Role of the JIC
153. The role and importance of the JIC were summed
up by Jack Straw:
The reason why we have a Joint Intelligence Committee
which is separate from the intelligence agencies is precisely
so that those who are obtaining the intelligence are not then
directly making the assessment upon it. That is one of the very
important strengths of our system compared with most other systems
around the world.[221]
154. Andrew Wilkie described the JIC as "a strength
of the British system
where ultimately a compromise has
to be reached to go to government."[222]
But the work of the JIC is necessarily secret, and as a body it
is unused to being in the public eye. Dame Pauline Neville Jones
suggested that exercises of the kind which led to the Iraq dossiers
should be infrequent: "I do think it is much preferable that
services of that kind are actually below the line of publicity,
I think it safeguards their integrity. Therefore these situations
should be exceptions."[223]
With hugeif unintentionalirony, Andrew Gilligan
said that "One of the complaints made by some of our intelligence
sources, not just mine but across the press, was that intelligence
services are secret and they do not like necessarily having their
work exposed to the public gaze."[224]
155. In his excellent history of the Joint Intelligence
Committee, one of its former Chairmen, Sir Percy Cradock, wrote
that
Ideally, intelligence and policy should be close
but distinct. Too distinct and assessments become an in-growing,
self-regarding activity, producing little or no work of interest
to the decision-makers.
Too close a link and policy begins
to play back on estimates, producing the answers the policy-makers
would like, as happened with Soviet intelligence. The analysts
become courtiers, whereas their proper function is to report their
findings, almost always unpalatable, without fear or favour. The
best arrangement is intelligence and policy in separate but adjoining
rooms, with communicating doors and thin partition walls, as in
cheap hotels.[225]
156. We agree entirely with these sentiments. Intelligence
has a vital role to play in determining policy; but policy can
never be permitted to define the intelligence. Looking in from
the outside as we do, we believe that the JIC plays a vital role
in safeguarding the independence and impartiality of intelligence.

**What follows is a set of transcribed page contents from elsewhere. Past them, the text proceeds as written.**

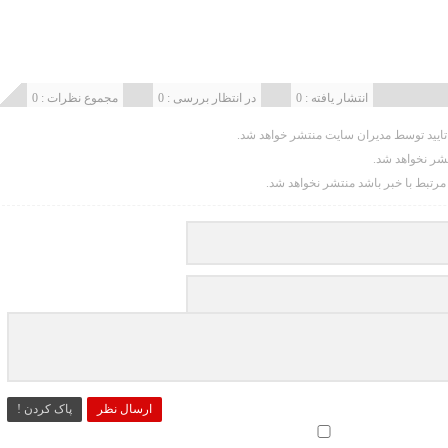
انتشار یافته : 0
در انتظار بررسی : 0
مجموع نظرات : 0
یید توسط مدیران سایت منتشر خواهد شد.
تشر نخواهد شد.
 مرتبط با خبر باشد منتشر نخواهد شد.
ارسال نظر
پاک کردن !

We would be gravely concerned if the JIC were to be used by Ministers
or their advisers for political purposes, for example by the application
of pressure to change the content or emphasis of an assessment.
We have no evidence that this line has been crossed.
157. We conclude
that the continuing independence and impartiality of the Joint
Intelligence Committee is of utmost importance. We recommend that
Ministers bear in mind at all times the importance of ensuring
that the JIC is free of all political pressure.